Obituary: Googie Withers

Actress Googie Withers has died in Sydney at the age of 94.

Born in India to a British father and Dutch mother, she was christened Georgette Lizette but as a child didn’t like the name so she adopted the nickname Googie which became her name for life.

She went on to become a star of stage and screen in Britain and it was working on The Loves of Joanna Godden that she met her future husband, Australian actor John McCallum.

They were married in 1948 and moved to Australia in 1959 when McCallum was offered the job of joint managing director of the JC Williamson theatre company.

But while Withers is best known for her work in British films and television, she has a unique place in Australia’s television history.

She was the first presenter for what are now known as the TV Week Logie Awards.
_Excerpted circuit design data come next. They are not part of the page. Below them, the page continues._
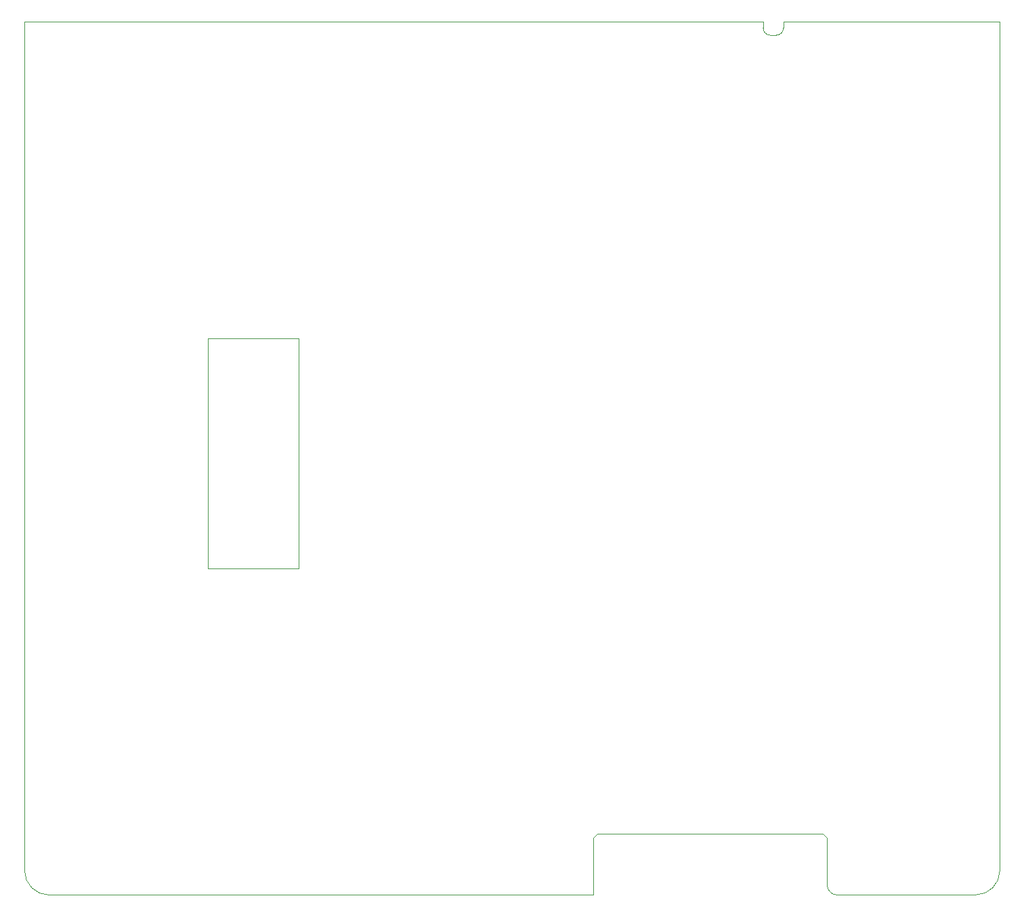
<source format=gbr>
G04 #@! TF.GenerationSoftware,KiCad,Pcbnew,7.0.11*
G04 #@! TF.CreationDate,2024-07-12T12:59:49+02:00*
G04 #@! TF.ProjectId,plinkyblack_hwmidi_jacks,706c696e-6b79-4626-9c61-636b5f68776d,rev?*
G04 #@! TF.SameCoordinates,Original*
G04 #@! TF.FileFunction,Profile,NP*
%FSLAX46Y46*%
G04 Gerber Fmt 4.6, Leading zero omitted, Abs format (unit mm)*
G04 Created by KiCad (PCBNEW 7.0.11) date 2024-07-12 12:59:49*
%MOMM*%
%LPD*%
G01*
G04 APERTURE LIST*
G04 #@! TA.AperFunction,Profile*
%ADD10C,0.050000*%
G04 #@! TD*
G04 APERTURE END LIST*
D10*
X15240000Y-131572000D02*
X15240000Y-25400000D01*
X116840000Y-134620000D02*
X134112000Y-134620000D01*
X55118000Y-134620000D02*
X61722000Y-134620000D01*
X46228000Y-134620000D02*
X40640000Y-134620000D01*
X109220000Y-27051000D02*
G75*
G03*
X110109000Y-26162000I0J889000D01*
G01*
X137160000Y-25400000D02*
X110109000Y-25400000D01*
X76200000Y-134620000D02*
X82804000Y-134620000D01*
X61722000Y-134620000D02*
X76200000Y-134620000D01*
X82804000Y-134620000D02*
X86360000Y-134620000D01*
X55118000Y-134620000D02*
X46228000Y-134620000D01*
X76200000Y-25400000D02*
X69596000Y-25400000D01*
X97282000Y-25400000D02*
X90681608Y-25404506D01*
X107569000Y-25400000D02*
X97282000Y-25400000D01*
X90678000Y-25400000D02*
X76200000Y-25400000D01*
X69596000Y-25400000D02*
X15240000Y-25400000D01*
X134112000Y-134620000D02*
G75*
G03*
X137160000Y-131572000I0J3048000D01*
G01*
X115570000Y-127508000D02*
X115062000Y-127000000D01*
X86360000Y-127508000D02*
X86868000Y-127000000D01*
X18288000Y-134620000D02*
X40640000Y-134620000D01*
X115570000Y-133350000D02*
X115570000Y-127508000D01*
X15240000Y-131572000D02*
G75*
G03*
X18288000Y-134620000I3048000J0D01*
G01*
X38132400Y-65000000D02*
X49500000Y-65000000D01*
X49500000Y-93750000D01*
X38132400Y-93750000D01*
X38132400Y-65000000D01*
X115570000Y-133350000D02*
G75*
G03*
X116840000Y-134620000I1270000J0D01*
G01*
X137160000Y-25400000D02*
X137160000Y-131572000D01*
X107569000Y-26162000D02*
G75*
G03*
X108458000Y-27051000I889000J0D01*
G01*
X107569000Y-25400000D02*
X107569000Y-26162000D01*
X115062000Y-127000000D02*
X86868000Y-127000000D01*
X108458000Y-27051000D02*
X109220000Y-27051000D01*
X86360000Y-134620000D02*
X86360000Y-127508000D01*
X110109000Y-25400000D02*
X110109000Y-26162000D01*
M02*

</source>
But the awards, then known just as the TV Week Awards and presented only to Melbourne-based stars and programs, were not presented in the lavish ceremonies that are known today.
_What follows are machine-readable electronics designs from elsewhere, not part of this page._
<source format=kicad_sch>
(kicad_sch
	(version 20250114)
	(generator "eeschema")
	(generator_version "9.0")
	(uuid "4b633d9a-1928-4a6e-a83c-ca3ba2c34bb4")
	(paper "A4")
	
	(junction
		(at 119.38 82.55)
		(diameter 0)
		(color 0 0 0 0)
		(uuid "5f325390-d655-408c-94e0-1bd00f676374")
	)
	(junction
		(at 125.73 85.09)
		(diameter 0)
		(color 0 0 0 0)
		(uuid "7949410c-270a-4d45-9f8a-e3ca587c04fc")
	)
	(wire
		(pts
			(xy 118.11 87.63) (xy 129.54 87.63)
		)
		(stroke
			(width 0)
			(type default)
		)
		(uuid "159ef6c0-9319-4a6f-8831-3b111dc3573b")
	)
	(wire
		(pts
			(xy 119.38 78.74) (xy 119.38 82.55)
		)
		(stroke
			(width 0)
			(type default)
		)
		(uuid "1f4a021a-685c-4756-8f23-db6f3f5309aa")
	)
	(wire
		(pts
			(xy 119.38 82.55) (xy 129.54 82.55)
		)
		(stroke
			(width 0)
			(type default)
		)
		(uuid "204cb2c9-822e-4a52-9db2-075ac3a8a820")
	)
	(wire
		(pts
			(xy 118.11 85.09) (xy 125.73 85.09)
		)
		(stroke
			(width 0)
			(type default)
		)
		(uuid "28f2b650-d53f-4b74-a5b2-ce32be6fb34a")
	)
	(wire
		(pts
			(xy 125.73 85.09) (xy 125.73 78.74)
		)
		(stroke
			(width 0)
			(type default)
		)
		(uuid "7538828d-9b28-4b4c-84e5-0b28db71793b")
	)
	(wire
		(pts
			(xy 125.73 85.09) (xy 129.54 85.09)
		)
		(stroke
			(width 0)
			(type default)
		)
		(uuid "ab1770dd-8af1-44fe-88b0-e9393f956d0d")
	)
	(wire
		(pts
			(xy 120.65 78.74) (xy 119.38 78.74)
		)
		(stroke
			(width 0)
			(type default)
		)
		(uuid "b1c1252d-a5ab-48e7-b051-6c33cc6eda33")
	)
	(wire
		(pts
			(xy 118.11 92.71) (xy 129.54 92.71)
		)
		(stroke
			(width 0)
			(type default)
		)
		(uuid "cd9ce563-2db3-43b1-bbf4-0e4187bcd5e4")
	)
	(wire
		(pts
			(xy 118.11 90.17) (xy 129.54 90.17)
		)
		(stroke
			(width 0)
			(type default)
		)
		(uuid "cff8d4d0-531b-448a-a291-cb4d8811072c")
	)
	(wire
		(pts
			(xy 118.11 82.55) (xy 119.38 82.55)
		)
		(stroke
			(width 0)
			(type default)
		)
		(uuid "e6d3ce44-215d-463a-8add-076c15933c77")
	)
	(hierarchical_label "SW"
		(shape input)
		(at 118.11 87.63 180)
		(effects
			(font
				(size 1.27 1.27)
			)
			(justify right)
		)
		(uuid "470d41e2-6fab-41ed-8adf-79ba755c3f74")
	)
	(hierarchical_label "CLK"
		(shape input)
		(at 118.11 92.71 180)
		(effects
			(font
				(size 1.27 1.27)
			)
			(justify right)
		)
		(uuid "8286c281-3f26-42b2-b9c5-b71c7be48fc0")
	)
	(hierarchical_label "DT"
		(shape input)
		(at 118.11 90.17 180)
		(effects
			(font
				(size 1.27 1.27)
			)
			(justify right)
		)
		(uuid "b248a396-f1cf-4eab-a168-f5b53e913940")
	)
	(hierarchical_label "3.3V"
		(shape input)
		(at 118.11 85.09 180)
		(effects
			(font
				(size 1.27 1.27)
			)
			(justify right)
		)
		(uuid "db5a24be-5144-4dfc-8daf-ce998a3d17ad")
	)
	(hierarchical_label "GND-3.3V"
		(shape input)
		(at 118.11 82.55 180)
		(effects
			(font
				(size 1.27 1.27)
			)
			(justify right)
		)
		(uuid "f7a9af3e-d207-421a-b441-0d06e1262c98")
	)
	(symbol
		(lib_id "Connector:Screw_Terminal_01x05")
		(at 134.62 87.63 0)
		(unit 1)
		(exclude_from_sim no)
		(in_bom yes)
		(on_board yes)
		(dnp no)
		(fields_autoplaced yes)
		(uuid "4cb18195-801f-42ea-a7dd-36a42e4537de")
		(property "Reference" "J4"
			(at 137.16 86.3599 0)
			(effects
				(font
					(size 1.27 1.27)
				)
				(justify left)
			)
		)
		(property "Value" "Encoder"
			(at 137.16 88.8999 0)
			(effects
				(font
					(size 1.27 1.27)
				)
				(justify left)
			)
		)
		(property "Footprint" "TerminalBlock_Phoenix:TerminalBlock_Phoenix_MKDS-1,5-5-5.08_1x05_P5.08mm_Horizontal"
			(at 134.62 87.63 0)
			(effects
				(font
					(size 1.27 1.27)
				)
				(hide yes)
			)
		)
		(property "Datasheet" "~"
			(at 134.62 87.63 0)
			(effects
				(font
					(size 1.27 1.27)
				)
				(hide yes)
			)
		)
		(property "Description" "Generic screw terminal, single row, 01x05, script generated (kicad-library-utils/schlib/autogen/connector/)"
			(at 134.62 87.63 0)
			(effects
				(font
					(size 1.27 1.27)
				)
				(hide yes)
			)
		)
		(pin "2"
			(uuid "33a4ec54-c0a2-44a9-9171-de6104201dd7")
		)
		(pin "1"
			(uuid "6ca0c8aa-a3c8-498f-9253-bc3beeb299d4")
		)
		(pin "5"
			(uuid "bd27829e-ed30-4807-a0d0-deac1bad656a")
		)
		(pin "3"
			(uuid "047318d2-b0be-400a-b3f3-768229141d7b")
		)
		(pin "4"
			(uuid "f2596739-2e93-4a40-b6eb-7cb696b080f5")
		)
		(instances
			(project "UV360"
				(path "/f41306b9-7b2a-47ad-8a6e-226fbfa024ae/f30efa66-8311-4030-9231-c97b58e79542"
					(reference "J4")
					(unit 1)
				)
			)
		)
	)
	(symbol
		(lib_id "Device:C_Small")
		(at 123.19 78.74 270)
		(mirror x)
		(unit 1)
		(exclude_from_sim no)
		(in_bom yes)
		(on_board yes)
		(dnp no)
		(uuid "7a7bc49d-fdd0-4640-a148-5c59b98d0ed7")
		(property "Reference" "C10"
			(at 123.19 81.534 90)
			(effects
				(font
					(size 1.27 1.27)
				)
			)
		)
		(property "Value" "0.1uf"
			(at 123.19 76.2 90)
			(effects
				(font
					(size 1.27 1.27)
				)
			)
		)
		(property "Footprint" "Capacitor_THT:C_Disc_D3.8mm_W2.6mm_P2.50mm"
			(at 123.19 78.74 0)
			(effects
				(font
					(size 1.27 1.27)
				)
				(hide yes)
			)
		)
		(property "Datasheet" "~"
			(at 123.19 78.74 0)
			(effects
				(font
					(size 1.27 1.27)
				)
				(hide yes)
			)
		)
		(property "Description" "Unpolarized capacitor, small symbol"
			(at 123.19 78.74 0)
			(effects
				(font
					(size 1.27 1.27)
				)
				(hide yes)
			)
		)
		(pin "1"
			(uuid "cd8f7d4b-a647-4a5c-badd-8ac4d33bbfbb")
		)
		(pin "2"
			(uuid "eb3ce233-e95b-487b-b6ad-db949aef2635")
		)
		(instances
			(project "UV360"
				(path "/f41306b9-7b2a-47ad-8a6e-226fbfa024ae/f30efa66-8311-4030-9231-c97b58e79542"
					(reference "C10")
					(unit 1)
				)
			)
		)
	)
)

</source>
Television in Australia was little over two years old and it was early in 1959 when Withers was on the set of GTV9’s In Melbourne Tonight to hand out the awards for “Stars Of The Year” – the precursor to the Gold Logie – to Graham Kennedy and Panda Lisner and to award In Melbourne Tonight for Best Live Show.

“It was very interesting coming over to Australia from England, where we had had television for many years,” she later told TV Week. “We were awfully interested in Graham Kennedy because he was so young then.”

Her career continued in film, stage and television between the United Kingdom, the US and Australia, including the early 1970s Australian TV series Boney and the mid-1970s British prison drama Within These Walls, until her last credited screen role in the 1996 film Shine.

She was the first non-Australian to be awarded an Officer of the Order of Australia Award in 1980.

Both Withers and McCallum, prior to celebrating 60 years of marriage, were interviewed on ABC’s Talking Heads in 2007.

Googie Withers is survived by three children and six grandchildren.  John McCallum died in 2010.